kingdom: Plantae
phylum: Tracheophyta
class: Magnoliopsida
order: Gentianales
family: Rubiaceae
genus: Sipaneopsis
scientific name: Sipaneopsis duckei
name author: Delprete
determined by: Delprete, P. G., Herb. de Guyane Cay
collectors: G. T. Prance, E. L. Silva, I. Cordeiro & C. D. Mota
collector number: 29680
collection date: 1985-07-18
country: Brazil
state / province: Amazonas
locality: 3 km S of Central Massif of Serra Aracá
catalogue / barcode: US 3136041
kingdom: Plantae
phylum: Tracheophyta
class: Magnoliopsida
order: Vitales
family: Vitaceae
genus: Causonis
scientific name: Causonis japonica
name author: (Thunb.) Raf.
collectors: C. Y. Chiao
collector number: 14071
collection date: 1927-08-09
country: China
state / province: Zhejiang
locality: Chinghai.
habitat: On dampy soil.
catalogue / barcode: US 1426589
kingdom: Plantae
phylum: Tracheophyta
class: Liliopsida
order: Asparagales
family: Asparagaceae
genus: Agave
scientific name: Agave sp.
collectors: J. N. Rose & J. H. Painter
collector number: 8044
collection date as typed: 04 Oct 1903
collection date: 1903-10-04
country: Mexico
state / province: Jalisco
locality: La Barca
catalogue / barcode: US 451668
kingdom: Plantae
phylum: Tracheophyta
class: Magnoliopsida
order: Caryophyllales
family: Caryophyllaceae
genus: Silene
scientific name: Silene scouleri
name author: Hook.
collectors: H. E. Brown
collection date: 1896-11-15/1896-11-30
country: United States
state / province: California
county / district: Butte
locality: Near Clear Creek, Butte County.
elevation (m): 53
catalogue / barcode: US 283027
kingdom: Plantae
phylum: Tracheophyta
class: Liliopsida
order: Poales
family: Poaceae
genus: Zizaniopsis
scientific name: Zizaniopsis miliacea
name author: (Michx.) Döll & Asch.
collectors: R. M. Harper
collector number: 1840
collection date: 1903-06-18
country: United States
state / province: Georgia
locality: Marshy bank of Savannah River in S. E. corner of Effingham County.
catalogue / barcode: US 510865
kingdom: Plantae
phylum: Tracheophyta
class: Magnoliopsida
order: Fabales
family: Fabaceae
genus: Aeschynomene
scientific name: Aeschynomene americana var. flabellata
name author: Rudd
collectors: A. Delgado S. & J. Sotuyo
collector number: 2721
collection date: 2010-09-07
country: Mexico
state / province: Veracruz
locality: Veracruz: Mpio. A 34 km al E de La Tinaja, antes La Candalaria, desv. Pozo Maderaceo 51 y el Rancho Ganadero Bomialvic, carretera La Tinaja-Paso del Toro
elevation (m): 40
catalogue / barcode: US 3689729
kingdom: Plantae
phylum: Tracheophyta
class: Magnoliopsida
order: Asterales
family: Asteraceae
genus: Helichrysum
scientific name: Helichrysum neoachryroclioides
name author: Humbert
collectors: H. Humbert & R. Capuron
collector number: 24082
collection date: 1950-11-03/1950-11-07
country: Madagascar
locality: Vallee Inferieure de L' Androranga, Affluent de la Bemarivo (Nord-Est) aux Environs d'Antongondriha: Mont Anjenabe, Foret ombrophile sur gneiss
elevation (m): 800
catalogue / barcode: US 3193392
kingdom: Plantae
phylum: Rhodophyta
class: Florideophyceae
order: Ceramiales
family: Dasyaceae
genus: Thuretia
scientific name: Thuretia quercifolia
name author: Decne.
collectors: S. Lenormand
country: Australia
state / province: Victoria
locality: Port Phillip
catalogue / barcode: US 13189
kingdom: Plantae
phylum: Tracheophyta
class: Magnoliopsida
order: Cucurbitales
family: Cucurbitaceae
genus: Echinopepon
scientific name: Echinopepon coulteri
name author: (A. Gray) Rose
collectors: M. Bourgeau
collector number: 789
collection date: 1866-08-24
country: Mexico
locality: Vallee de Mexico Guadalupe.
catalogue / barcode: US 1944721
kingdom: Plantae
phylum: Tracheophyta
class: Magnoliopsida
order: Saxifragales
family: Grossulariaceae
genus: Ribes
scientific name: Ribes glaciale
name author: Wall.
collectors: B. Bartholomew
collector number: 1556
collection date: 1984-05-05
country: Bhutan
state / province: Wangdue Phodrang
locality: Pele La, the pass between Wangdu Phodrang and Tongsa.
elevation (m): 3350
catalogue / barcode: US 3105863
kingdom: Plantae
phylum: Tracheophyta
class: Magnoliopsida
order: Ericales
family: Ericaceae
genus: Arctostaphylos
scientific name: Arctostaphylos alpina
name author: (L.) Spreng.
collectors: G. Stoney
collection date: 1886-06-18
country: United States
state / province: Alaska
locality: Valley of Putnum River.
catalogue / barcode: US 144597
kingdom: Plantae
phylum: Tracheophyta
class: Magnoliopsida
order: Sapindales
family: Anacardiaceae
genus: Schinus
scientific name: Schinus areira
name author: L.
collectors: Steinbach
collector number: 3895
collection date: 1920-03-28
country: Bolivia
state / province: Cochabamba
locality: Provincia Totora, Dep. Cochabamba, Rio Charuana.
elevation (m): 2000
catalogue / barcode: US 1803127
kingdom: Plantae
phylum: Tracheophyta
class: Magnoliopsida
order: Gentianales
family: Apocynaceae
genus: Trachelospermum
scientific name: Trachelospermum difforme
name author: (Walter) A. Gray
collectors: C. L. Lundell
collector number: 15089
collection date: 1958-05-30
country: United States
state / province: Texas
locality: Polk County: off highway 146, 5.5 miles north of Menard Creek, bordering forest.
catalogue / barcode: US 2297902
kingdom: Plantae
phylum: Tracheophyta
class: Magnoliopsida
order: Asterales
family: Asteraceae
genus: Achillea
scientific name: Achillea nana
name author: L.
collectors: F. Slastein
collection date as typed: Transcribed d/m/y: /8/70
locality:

════════════════

■ Problem to work on
Reproduce all of the rows above line for line, with nothing changed.

■ Reply
kingdom: Plantae
phylum: Tracheophyta
class: Magnoliopsida
order: Gentianales
family: Rubiaceae
genus: Sipaneopsis
scientific name: Sipaneopsis duckei
name author: Delprete
determined by: Delprete, P. G., Herb. de Guyane Cay
collectors: G. T. Prance, E. L. Silva, I. Cordeiro & C. D. Mota
collector number: 29680
collection date: 1985-07-18
country: Brazil
state / province: Amazonas
locality: 3 km S of Central Massif of Serra Aracá
catalogue / barcode: US 3136041
kingdom: Plantae
phylum: Tracheophyta
class: Magnoliopsida
order: Vitales
family: Vitaceae
genus: Causonis
scientific name: Causonis japonica
name author: (Thunb.) Raf.
collectors: C. Y. Chiao
collector number: 14071
collection date: 1927-08-09
country: China
state / province: Zhejiang
locality: Chinghai.
habitat: On dampy soil.
catalogue / barcode: US 1426589
kingdom: Plantae
phylum: Tracheophyta
class: Liliopsida
order: Asparagales
family: Asparagaceae
genus: Agave
scientific name: Agave sp.
collectors: J. N. Rose & J. H. Painter
collector number: 8044
collection date as typed: 04 Oct 1903
collection date: 1903-10-04
country: Mexico
state / province: Jalisco
locality: La Barca
catalogue / barcode: US 451668
kingdom: Plantae
phylum: Tracheophyta
class: Magnoliopsida
order: Caryophyllales
family: Caryophyllaceae
genus: Silene
scientific name: Silene scouleri
name author: Hook.
collectors: H. E. Brown
collection date: 1896-11-15/1896-11-30
country: United States
state / province: California
county / district: Butte
locality: Near Clear Creek, Butte County.
elevation (m): 53
catalogue / barcode: US 283027
kingdom: Plantae
phylum: Tracheophyta
class: Liliopsida
order: Poales
family: Poaceae
genus: Zizaniopsis
scientific name: Zizaniopsis miliacea
name author: (Michx.) Döll & Asch.
collectors: R. M. Harper
collector number: 1840
collection date: 1903-06-18
country: United States
state / province: Georgia
locality: Marshy bank of Savannah River in S. E. corner of Effingham County.
catalogue / barcode: US 510865
kingdom: Plantae
phylum: Tracheophyta
class: Magnoliopsida
order: Fabales
family: Fabaceae
genus: Aeschynomene
scientific name: Aeschynomene americana var. flabellata
name author: Rudd
collectors: A. Delgado S. & J. Sotuyo
collector number: 2721
collection date: 2010-09-07
country: Mexico
state / province: Veracruz
locality: Veracruz: Mpio. A 34 km al E de La Tinaja, antes La Candalaria, desv. Pozo Maderaceo 51 y el Rancho Ganadero Bomialvic, carretera La Tinaja-Paso del Toro
elevation (m): 40
catalogue / barcode: US 3689729
kingdom: Plantae
phylum: Tracheophyta
class: Magnoliopsida
order: Asterales
family: Asteraceae
genus: Helichrysum
scientific name: Helichrysum neoachryroclioides
name author: Humbert
collectors: H. Humbert & R. Capuron
collector number: 24082
collection date: 1950-11-03/1950-11-07
country: Madagascar
locality: Vallee Inferieure de L' Androranga, Affluent de la Bemarivo (Nord-Est) aux Environs d'Antongondriha: Mont Anjenabe, Foret ombrophile sur gneiss
elevation (m): 800
catalogue / barcode: US 3193392
kingdom: Plantae
phylum: Rhodophyta
class: Florideophyceae
order: Ceramiales
family: Dasyaceae
genus: Thuretia
scientific name: Thuretia quercifolia
name author: Decne.
collectors: S. Lenormand
country: Australia
state / province: Victoria
locality: Port Phillip
catalogue / barcode: US 13189
kingdom: Plantae
phylum: Tracheophyta
class: Magnoliopsida
order: Cucurbitales
family: Cucurbitaceae
genus: Echinopepon
scientific name: Echinopepon coulteri
name author: (A. Gray) Rose
collectors: M. Bourgeau
collector number: 789
collection date: 1866-08-24
country: Mexico
locality: Vallee de Mexico Guadalupe.
catalogue / barcode: US 1944721
kingdom: Plantae
phylum: Tracheophyta
class: Magnoliopsida
order: Saxifragales
family: Grossulariaceae
genus: Ribes
scientific name: Ribes glaciale
name author: Wall.
collectors: B. Bartholomew
collector number: 1556
collection date: 1984-05-05
country: Bhutan
state / province: Wangdue Phodrang
locality: Pele La, the pass between Wangdu Phodrang and Tongsa.
elevation (m): 3350
catalogue / barcode: US 3105863
kingdom: Plantae
phylum: Tracheophyta
class: Magnoliopsida
order: Ericales
family: Ericaceae
genus: Arctostaphylos
scientific name: Arctostaphylos alpina
name author: (L.) Spreng.
collectors: G. Stoney
collection date: 1886-06-18
country: United States
state / province: Alaska
locality: Valley of Putnum River.
catalogue / barcode: US 144597
kingdom: Plantae
phylum: Tracheophyta
class: Magnoliopsida
order: Sapindales
family: Anacardiaceae
genus: Schinus
scientific name: Schinus areira
name author: L.
collectors: Steinbach
collector number: 3895
collection date: 1920-03-28
country: Bolivia
state / province: Cochabamba
locality: Provincia Totora, Dep. Cochabamba, Rio Charuana.
elevation (m): 2000
catalogue / barcode: US 1803127
kingdom: Plantae
phylum: Tracheophyta
class: Magnoliopsida
order: Gentianales
family: Apocynaceae
genus: Trachelospermum
scientific name: Trachelospermum difforme
name author: (Walter) A. Gray
collectors: C. L. Lundell
collector number: 15089
collection date: 1958-05-30
country: United States
state / province: Texas
locality: Polk County: off highway 146, 5.5 miles north of Menard Creek, bordering forest.
catalogue / barcode: US 2297902
kingdom: Plantae
phylum: Tracheophyta
class: Magnoliopsida
order: Asterales
family: Asteraceae
genus: Achillea
scientific name: Achillea nana
name author: L.
collectors: F. Slastein
collection date as typed: Transcribed d/m/y: /8/70
locality:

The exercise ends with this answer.